I'd have to agree with the other posters that have said you need to see some one about this situation. Medical or not, it sounds like a therapist for the whole family may be in order if for no other reason than to make sure everyone learns some communication skills and is required to listen to each-other.
I have experienced kids that throw tantrums at this age that did so because there were evident behavioral and/or emotional disorders and the challenges that go with them having been a teacher at a school for kids with disabilities such as severe ADHD, Bi-polar disorder, Aspberger's, and Tourette's Syndrome to name a few, but I've also known kids that throw tantrums simply because they work. Many times both situations applied for my students. For all of these kids, the most helpful thing was to teach them with patience and understanding and firm limits.
There are three parts to successfully eliminating a tantrum habit.
The first part of calming kids is letting them know you hear their beef. Learn how to paraphrase your daughter so she knows you understand her. Getting in touch with a therapist will help you do this as well as set you down a path toward resolving any latent angers or fears either of you are holding toward the other.

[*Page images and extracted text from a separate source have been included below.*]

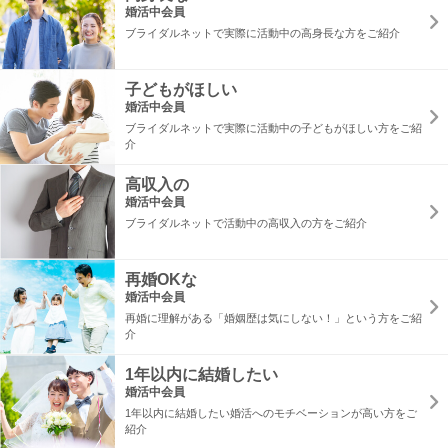
婚活中会員
ブライダルネットで実際に活動中の高身長な方をご紹介
子どもがほしい
婚活中会員
ブライダルネットで実際に活動中の子どもがほしい方をご紹
介
高収入の
婚活中会員
ブライダルネットで活動中の高収入の方をご紹介
再婚OKな
婚活中会員
再婚に理解がある「婚姻歴は気にしない！」という方をご紹
介
1年以内に結婚したい
婚活中会員
1年以内に結婚したい婚活へのモチベーションが高い方をご
紹介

The Second part is in developing calming skills for the child. This is also an area where having an expert around will be of great service to you. You are a parent at your wits end and you need some help too. There are a host of techniques that can be used, special breathing, visualizing, counting, squeezing a ball. . . which technique is best for your kid will depend on your kid and her particular make up. Is there an underlying chemical element? if so, there are also medications that can help though they won't eliminate behaviors entirely. Only a trained professional can help you with this. I was not one of these, but as a teacher of kids that needed the extra help, I had access to one when one was needed for a student and they can truly work wonders.
Finally, it is super important not to get so lost in understanding your daughter that you don't also set a boundaries for her behavior. I always have, and probably always will, refused to converse or engage with a kid in the middle of the tantrum. Calmly but firmly saying something like, "I can't understand you while you are screaming. Come talk to me when you've calmed down." Is one way to set this limit on her behavior. If your daughter knows and trusts you will listen when she is calm, she is more likely to calm down more quickly. If she hasn't already been diagnosed with some disorder, chances are that even if there is an underlying ailment, she can still learn better ways to express her frustrations and angers and she'll need you to set stern limits and consistently stick to those limits in order to learn that her temper tantrums won't work. Again, a professional can be helpful in advising you in this area as well. If there isn't some underlying disorder, a family therapist can still be a critical part of your team for achieving more family peace.